The Company recognises the importance of good corporate governance. As such the Company is guided by the principles and provisions of the Combined Code and the recommendations of the Higgs Report are followed to the extent that the Directors consider appropriate for a public company of its size and nature. Accordingly, the Company has established an audit committee and a remuneration and nominations committee.

In April 2009 Lynton Barker was appointed as independent Non-executive Chairman. His predecessor as Chairman was Peter Morgan, who continues as a Board Member alongside Alastair Gordon, both as independent Non-executive Directors.

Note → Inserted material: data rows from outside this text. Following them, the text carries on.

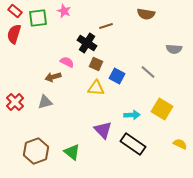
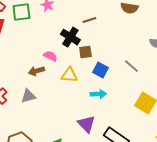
brown square: (96, 64) -> (85, 52), moved, turned -32
yellow triangle: (96, 88) -> (69, 75), moved
cyan arrow: (132, 115) -> (98, 94), moved

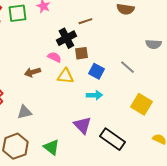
black cross: (70, 37) -> (66, 38), turned 30
pink semicircle: (50, 56) -> (54, 57), moved
gray triangle: (28, 96) -> (24, 112), moved

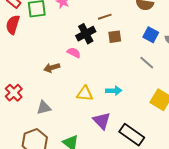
brown square: (81, 53) -> (115, 37), moved
blue square: (96, 71) -> (151, 35), moved
yellow triangle: (65, 76) -> (85, 94), moved

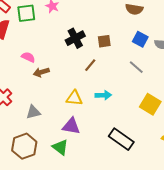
brown line: (105, 17) -> (90, 65), moved, turned -32
pink semicircle: (74, 53) -> (28, 57), moved
purple triangle: (102, 121) -> (71, 126), moved, turned -36

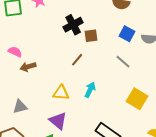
black cross: (75, 38) -> (73, 25), moved
cyan arrow: (103, 95) -> (90, 90), turned -63
purple triangle: (71, 126) -> (58, 121), turned 30

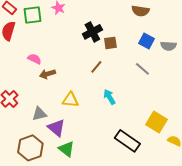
cyan arrow: (90, 90) -> (109, 97), turned -56
yellow triangle: (61, 93) -> (70, 100), moved
yellow square: (137, 99) -> (156, 122), moved
purple triangle: (58, 121) -> (56, 128), moved

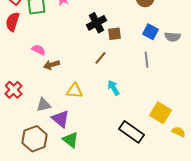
gray line: (142, 69) -> (147, 60), turned 42

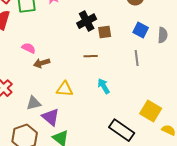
gray semicircle: (173, 37) -> (163, 35), turned -91
brown line: (101, 58) -> (91, 56), turned 48

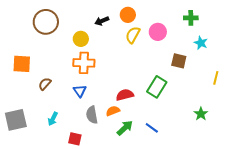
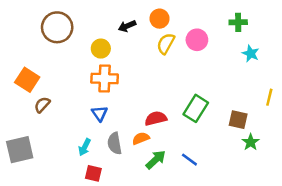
brown square: (179, 61) -> (238, 120), moved
orange square: (22, 64) -> (27, 80), turned 30
brown semicircle: (45, 84) -> (42, 105), moved
cyan arrow: (53, 119) -> (85, 147), moved

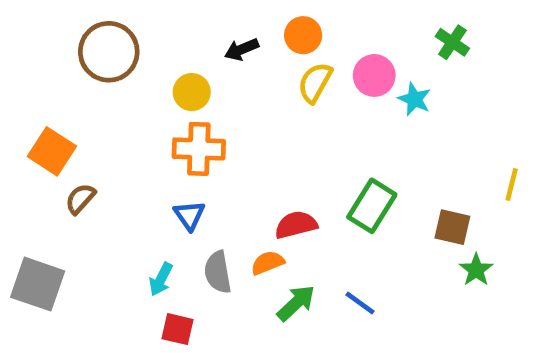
green cross: (238, 22) -> (452, 42), turned 35
cyan star: (251, 54) -> (414, 99), moved
gray square: (20, 150) -> (38, 284), turned 32

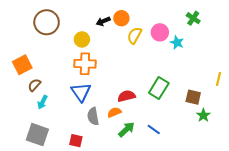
orange circle: (303, 35) -> (121, 18), moved
orange square: (52, 151) -> (22, 65), turned 30
blue triangle: (189, 215) -> (81, 92), size x1.5
cyan arrow: (161, 279) -> (42, 102), moved
gray square: (38, 284) -> (37, 135), moved

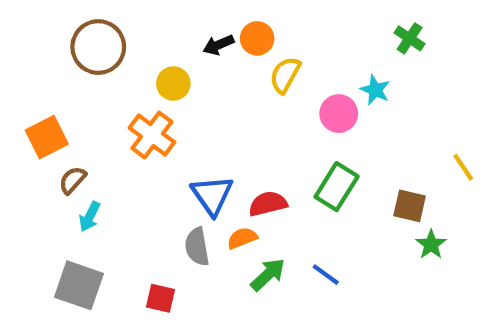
pink circle: (160, 32) -> (339, 114), moved
orange cross: (85, 64) -> (152, 135), moved, turned 35
yellow line: (219, 79) -> (463, 167), turned -48
blue triangle: (81, 92) -> (212, 195), moved

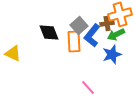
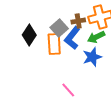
brown cross: (107, 23) -> (78, 21), moved
black diamond: (49, 32) -> (29, 35), turned 55

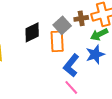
black diamond: (29, 35) -> (32, 32), turned 30
blue L-shape: (72, 38) -> (71, 65), moved

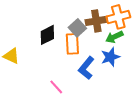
brown cross: (81, 18) -> (96, 21), size x1.5
pink line: (71, 87) -> (56, 87), moved

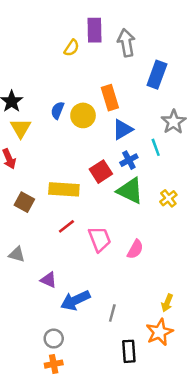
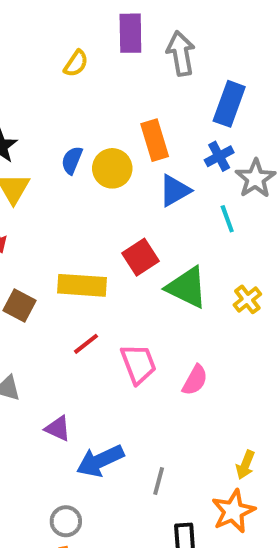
yellow semicircle: (72, 48) -> (76, 63), moved
blue cross: (129, 160) -> (219, 156), moved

The audit committee comprises Lynton Barker, Peter Morgan and Alastair Gordon,  and is chaired by Mr Gordon. Executive Directors will be involved as deemed appropriate. The audit committee is responsible for ensuring that the financial performance of the Group is properly reported on and monitored, and for reviewing the auditors’ reports relating to accounts and internal control systems.

The remuneration and nominations committee comprises Lynton Barker, Peter Morgan and Alastair Gordon and is chaired by Mr Barker. Executive directors will be involved as deemed appropriate. The remuneration and nominations committee meets three times per annum, or as required,  and is responsible for the review and recommendation of the scale and structure of remuneration for Executive Directors and senior management, including the award of share options, and will review any appointments to the Board which may be considered in future. The remunerations and nominations committee additionally has oversight responsibility across all reward structures and programmes at Active Risk.